In the pathological state, MPV is related to platelet activity [26]. Research shows that large platelets have more cell particles, show higher expression of adhesion molecules, and can be activated faster, which will lead to excessive platelet activity and increase the risk of clot formation [27]. At the same time, these cells migrate rapidly to sites of inflammation, where they will be activated and consumed, which may explain the decline of MPV in patients with persistent inflammation [28]. In our study, we demonstrated that the MPV was negatively correlated with the endoscopic activity index. This is similar to previous studies [29,30,31]; low levels of MPV may indicate mucosal inflammatory activity in UC.

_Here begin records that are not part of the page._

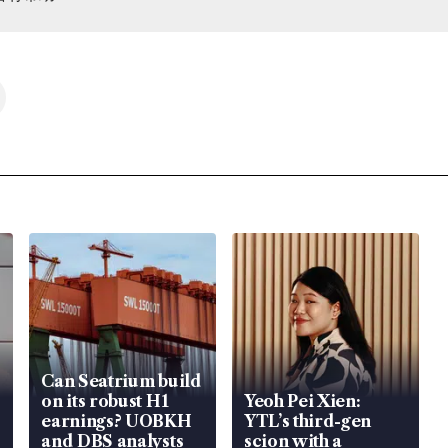
Can Seatrium build
on its robust H1
Yeoh Pei Xien:
earnings? UOBKH
YTL’s third-gen
and DBS analysts
scion with a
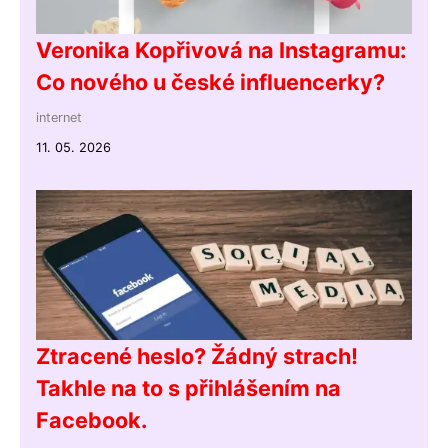
Veronika Kopřivová na Instagramu:
Co nového u české influencerky?
internet
11. 05. 2026
Ztracené heslo? Žádný strach!
Takhle na to s přihlášením na
Facebook.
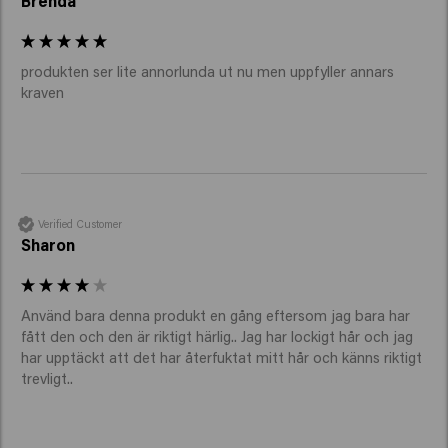
Brenda
produkten ser lite annorlunda ut nu men uppfyller annars 
kraven
Verified Customer
Sharon
Använd bara denna produkt en gång eftersom jag bara har 
fått den och den är riktigt härlig.. Jag har lockigt hår och jag 
har upptäckt att det har återfuktat mitt hår och känns riktigt 
trevligt..  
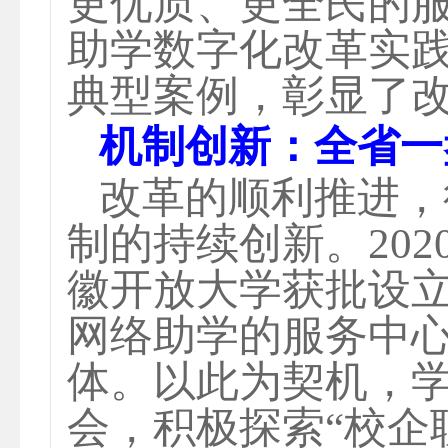
更优质、更全民的服
助学数字化改革实
典型案例，彰显了
机制创新：全省一
改革的顺利推进，
制的持续创新。
20
徽开放大学获批设
网络助学的服务中
体。以此为契机，学
会，积极探索“校企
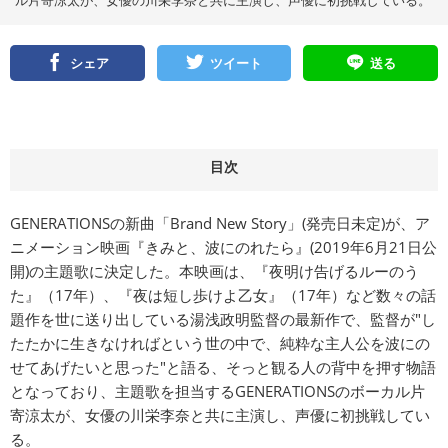
ル片寄涼太が、女優の川栄李奈と共に主演し、声優に初挑戦している。
シェア
ツイート
送る
目次
GENERATIONSの新曲「Brand New Story」(発売日未定)が、ア
ニメーション映画『きみと、波にのれたら』(2019年6月21日公
開)の主題歌に決定した。本映画は、『夜明け告げるルーのう
た』（17年）、『夜は短し歩けよ乙女』（17年）など数々の話
題作を世に送り出している湯浅政明監督の最新作で、監督が"し
たたかに生きなければという世の中で、純粋な主人公を波にの
せてあげたいと思った"と語る、そっと観る人の背中を押す物語
となっており、主題歌を担当するGENERATIONSのボーカル片
寄涼太が、女優の川栄李奈と共に主演し、声優に初挑戦してい
る。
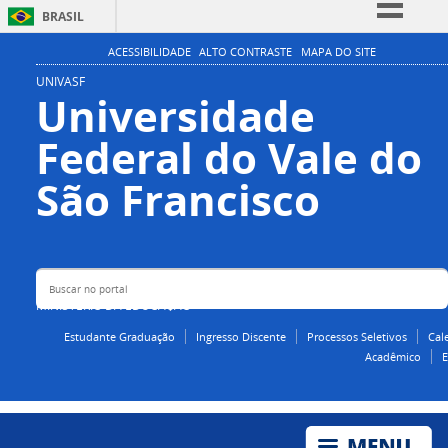
BRASIL
Simplifique!
ACESSIBILIDADE
ALTO CONTRASTE
MAPA DO SITE
Comunica BR
UNIVASF
Universidade
Participe
Federal do Vale do
Acesso à informação
Legislação
Buscar no portal
São Francisco
Canais
MINISTÉRIO DA EDUCAÇÃO
Estudante Graduação
Ingresso Discente
Processos Seletivos
Cal
Acadêmico
E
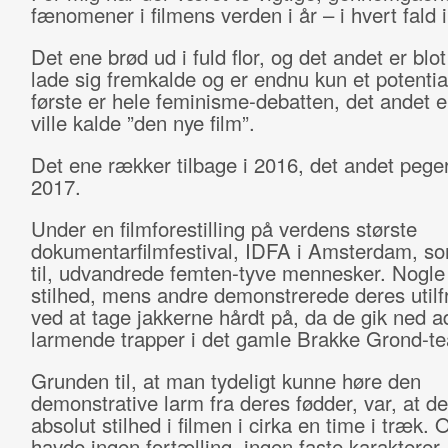
fænomener i filmens verden i år – i hvert fald
Det ene brød ud i fuld flor, og det andet er blot
lade sig fremkalde og er endnu kun et potentia
første er hele feminisme-debatten, det andet er
ville kalde ”den nye film”.
Det ene rækker tilbage i 2016, det andet peg
2017.
Under en filmforestilling på verdens største
dokumentarfilmfestival, IDFA i Amsterdam, so
til, udvandrede femten-tyve mennesker. Nogle
stilhed, mens andre demonstrerede deres util
ved at tage jakkerne hårdt på, da de gik ned a
larmende trapper i det gamle Brakke Grond-te
Grunden til, at man tydeligt kunne høre den
demonstrative larm fra deres fødder, var, at de
absolut stilhed i filmen i cirka en time i træk. 
havde ingen fortælling, ingen faste karakterer, 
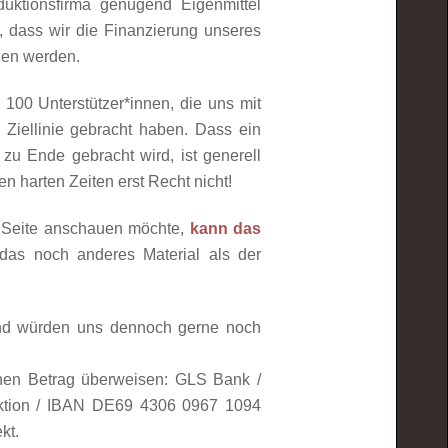
duktionsfirma genügend Eigenmittel
h, dass wir die Finanzierung unseres
gen werden.
00 Unterstützer*innen, die uns mit
 Ziellinie gebracht haben. Dass ein
 zu Ende gebracht wird, ist generell
en harten Zeiten erst Recht nicht!
 Seite anschauen möchte,
kann das
 das noch anderes Material als der
und würden uns dennoch gerne noch
nen Betrag überweisen: GLS Bank /
ktion / IBAN DE69 4306 0967 1094
kt.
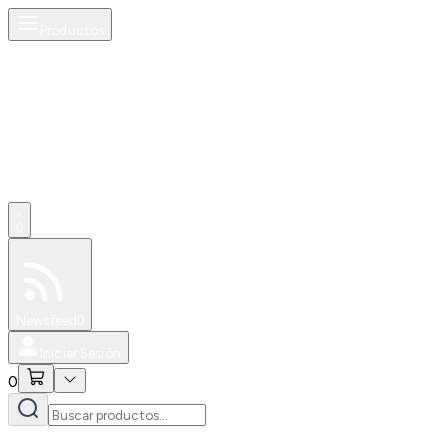
Productos
0
Especiales
Newsfeed
0
Iniciar Sesión
0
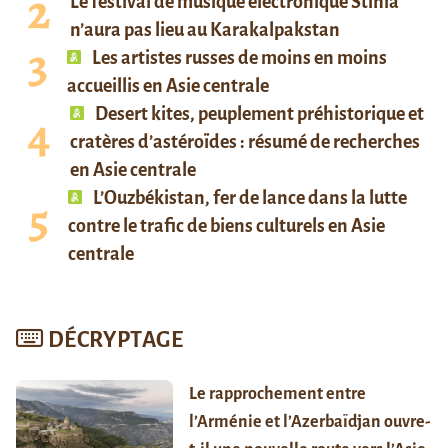
Le festival de musique électronique Stihia
n’aura pas lieu au Karakalpakstan
Les artistes russes de moins en moins
accueillis en Asie centrale
Desert kites, peuplement préhistorique et
cratères d’astéroïdes : résumé de recherches
en Asie centrale
L’Ouzbékistan, fer de lance dans la lutte
contre le trafic de biens culturels en Asie
centrale
DÉCRYPTAGE
Le rapprochement entre
l’Arménie et l’Azerbaïdjan ouvre-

Among the non-invasive markers, CRP is widely used to assess the presence of acute or chronic inflammation. However, compared with the permeability inflammation of CD, UC inflammation is limited to the intestinal mucosa and has a low correlation with systemic activity [5]. Therefore, its performance is lower in UC. At critical values of 0.3 or 0.5 mg/dL, its sensitivity and specificity are poor [32]. In recent years, the sensitivity of CRP detection has been improved [8]. Hs-CRP can detect values below 0.3 mg/dL and is related to the clinical and endoscopic activity of UC [8]. In the MES group and MES-E3 groups, the cutoff values of hs-CRP for endoscopic activity were 5.32 mg/L (AUC 0.850, sensitivity 77.6%, specificity 81.9%) and 5.16 mg/L (AUC 0.902, sensitivity 86.9%, specificity 85.4%), respectively, showing good diagnostic efficacy in evaluating endoscopic activity. The CAR, derived from CRP, was initially used as a new predictor to identify critical patients. Few previous studies have evaluated CAR in IBD patients. One study showed a correlation between CAR and Crohn's disease activity [11]. In a study by Chen et al. [33], CAR (AUC 0.925, sensitivity 75.8%, specificity 92.0%) was found to be an independent predictor of UC and CD disease to distinguish between remission and active periods. In our study, the diagnostic efficacy of CAR (MES group: AUC 0.853, sensitivity 76.8%, specificity 84.8%; MES-E3 group: AUC 0.904, sensitivity 81.8%, specificity 89.6%) was similar to that of hs-CRP, showing a good predictive value for endoscopic activity in E3 patients.

Conclusion

In conclusion, hs-CRP and CAR are closely related to the activity of UC endoscopic grading in UC patients. After adjusting for the influence of confounding factors, hs-CRP, CAR, NLR, and PLR may be effective markers to distinguish the endoscopic activity of UC. Among them, hs-CRP and CAR reflect the mucosal activity of UC endoscopy, while an increase in MPV may indicate the reduction of UC mucosal inflammation. When selecting the appropriate cut-off values to determine disease activity, especially the pancolitis group, hs-CRP and CAR showed higher classification and diagnostic values compared to CBC parameters. As such, they offer simple, economic, and effective predictors of UC endoscopic activity. According to this study, the above indicators can be used to measure UC mucosal activity, but validation through the subsequent, large-sample, multi-center cohort studies is necessary. By identifying these factors in the clinic, we can reduce some of the risks associated with endoscopy, adjust treatment strategies, provide more individualized maintenance treatments before patients show symptoms of clinical activity, and block the progress of the disease, these approaches are beneficial to patients who require interventions and those with inactive UC who can be allowed to discontinue medication usage.